The late interest rule will apply where the creditor is a corporate partner that is a close company participator or otherwise within CTA09/S375, and is located in a non-qualifying territory. The same ‘look through’ principle applies where the partnership is a ‘transparent entity’ to ensure that the participator is the person standing in the position of creditor.

CTA09/S379 ensures that the company partner will be caught by S375 where the lending is made indirectly, via a series of loan relationships. This will apply in ‘back to back’ or conduit arrangements (see CFM35160), where the lending is done via a non-UK intermediary company.

However, the non-UK company may on-lend the funds from the partnership on different terms to the UK company. The debt from the fund to the non-UK company will be different (legally and economically) to the debt from the non-UK company to the UK company. There will be no indirect loan relationship and CTA09/S375 will not apply (outside of ‘Ramsay’ type issues, or where under IAS39 HMRC might challenge whether the asset and liability in the non-UK company are so closely linked that derecognition (CFM21760) might be appropriate).

Practical approach

There may be cases where it is impractical for the UK company to establish whether interest should be deductible on the ‘paid’ or ‘accruals’ basis, and in what proportion, for example where the investor group is very large, or the profit share agreement very complex. In such cases, HMRC will accept the partnership rather than the partners as ‘standing in the position of loan creditor’ for the purposes of CTA09/S375(4A), with the result that the late interest rule will not be disapplied. A ‘paid basis’ will then apply to interest paid by the debtor. It remains open to the company to apply the accruals basis to the extent that it is able to establish that its creditor companies are not resident in non-qualifying territories.

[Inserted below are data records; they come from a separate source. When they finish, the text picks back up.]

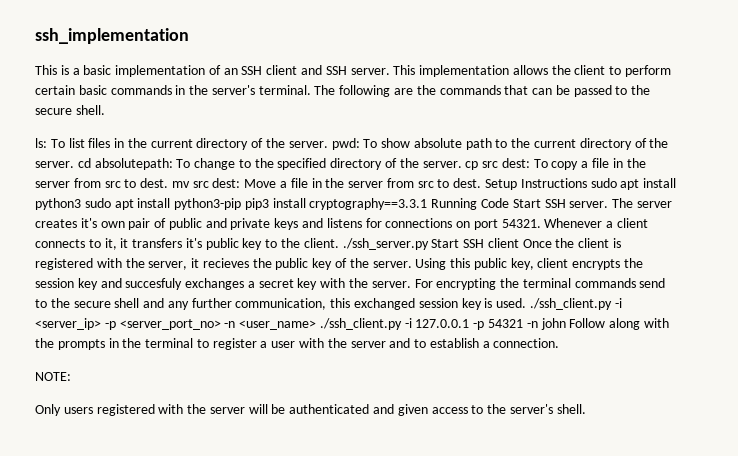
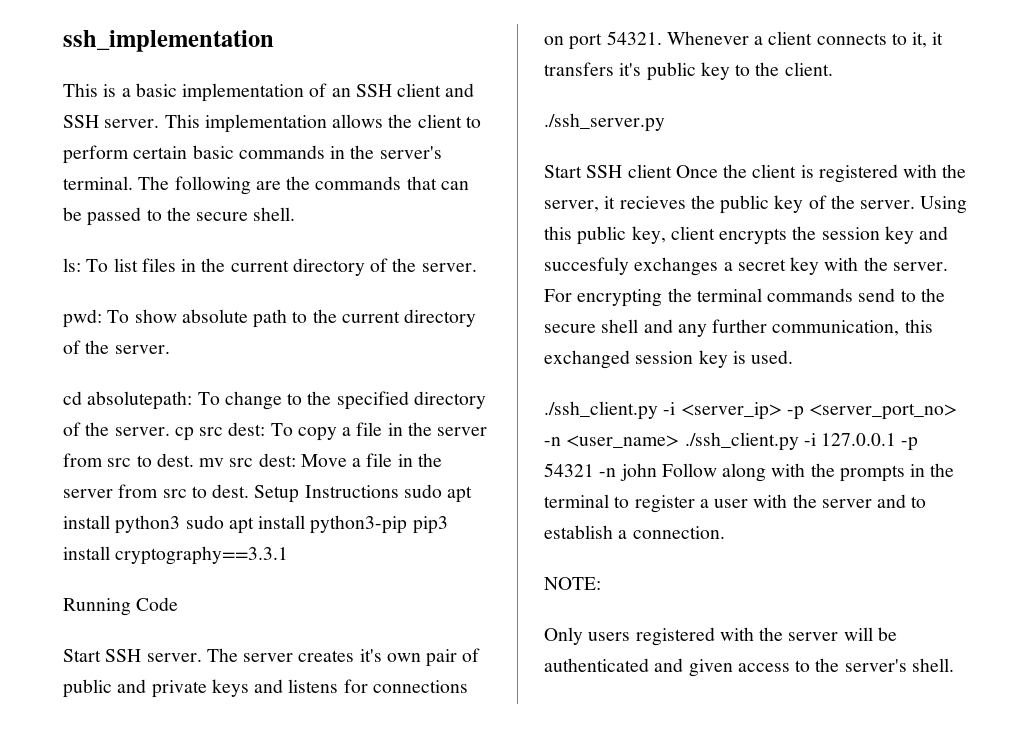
(328, 144) none -> (477, 267) //
(74, 164) none -> (170, 349) //
(428, 204) none -> (289, 555) //
(510, 203) none -> (179, 604) //
(339, 243) none -> (833, 69) //
(429, 244) none -> (665, 122) //
(527, 303) none -> (794, 357) //

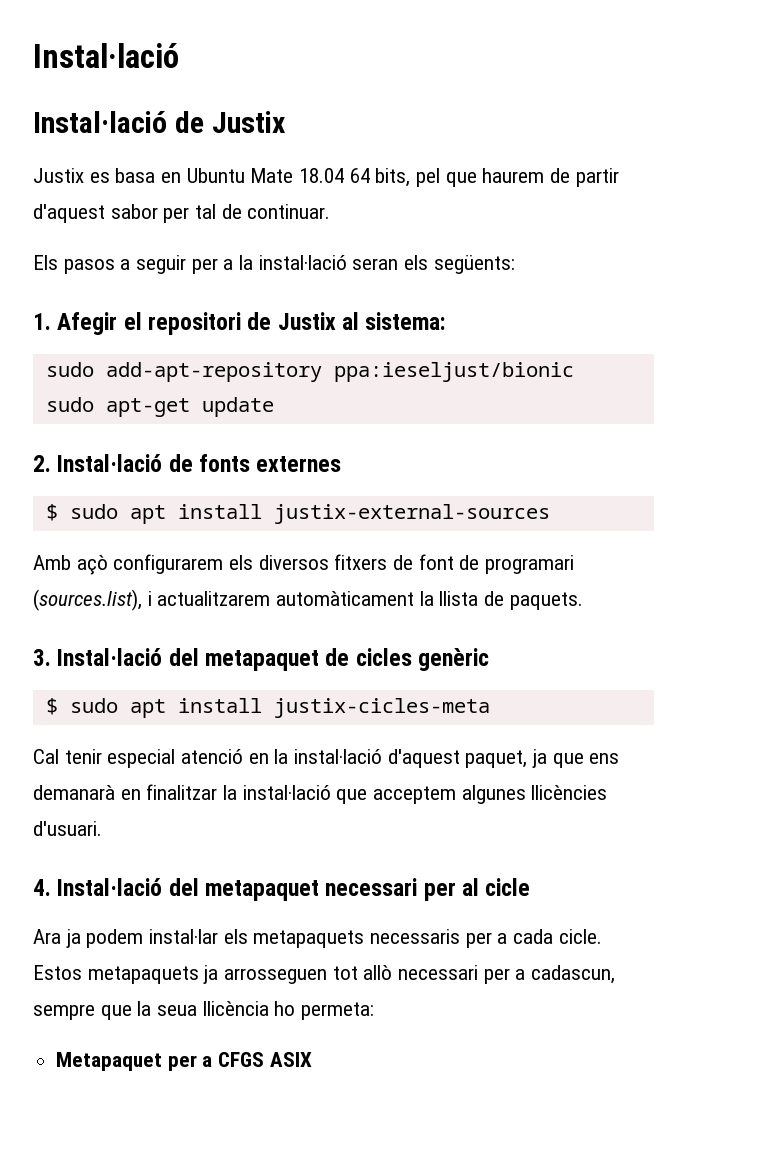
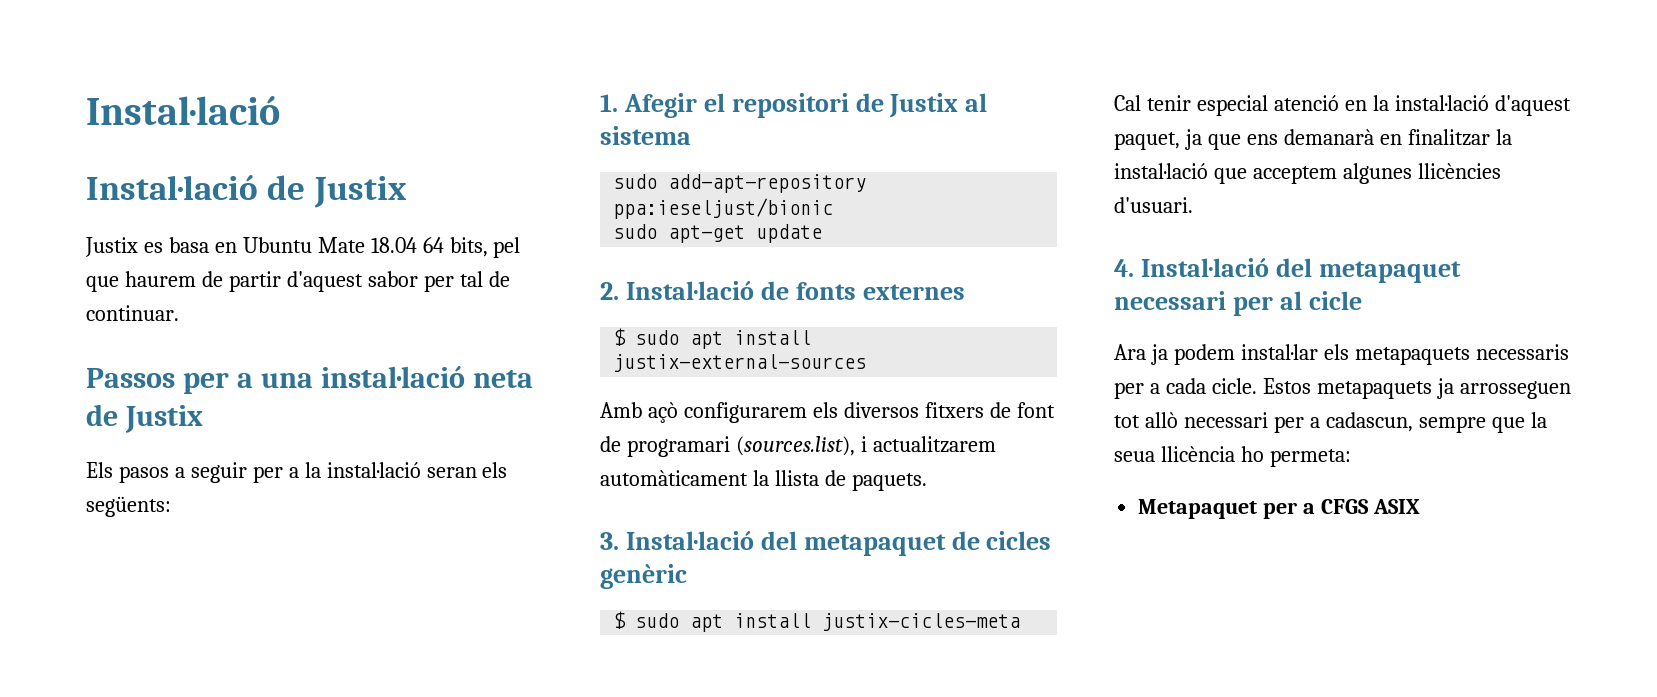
(331, 211) none -> [86,366,533,394] [86,404,203,433] // Passos per a una instal·lació neta de Justix
[365,312,446,330] sistema: -> [600,126,691,145] sistema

This treatment of the partnership as standing in the position of creditor is a pragmatic approach which applies only for the purposes of enabling the debtor company to decide if the late interest rule in CTA09/S375 applies to it, where for example large and complex investor structures give rise to practical difficulties. It has no bearing on the determination of the loan relationships credits and debits of company partners under CTA09/PT5/CH9 (CFM36000).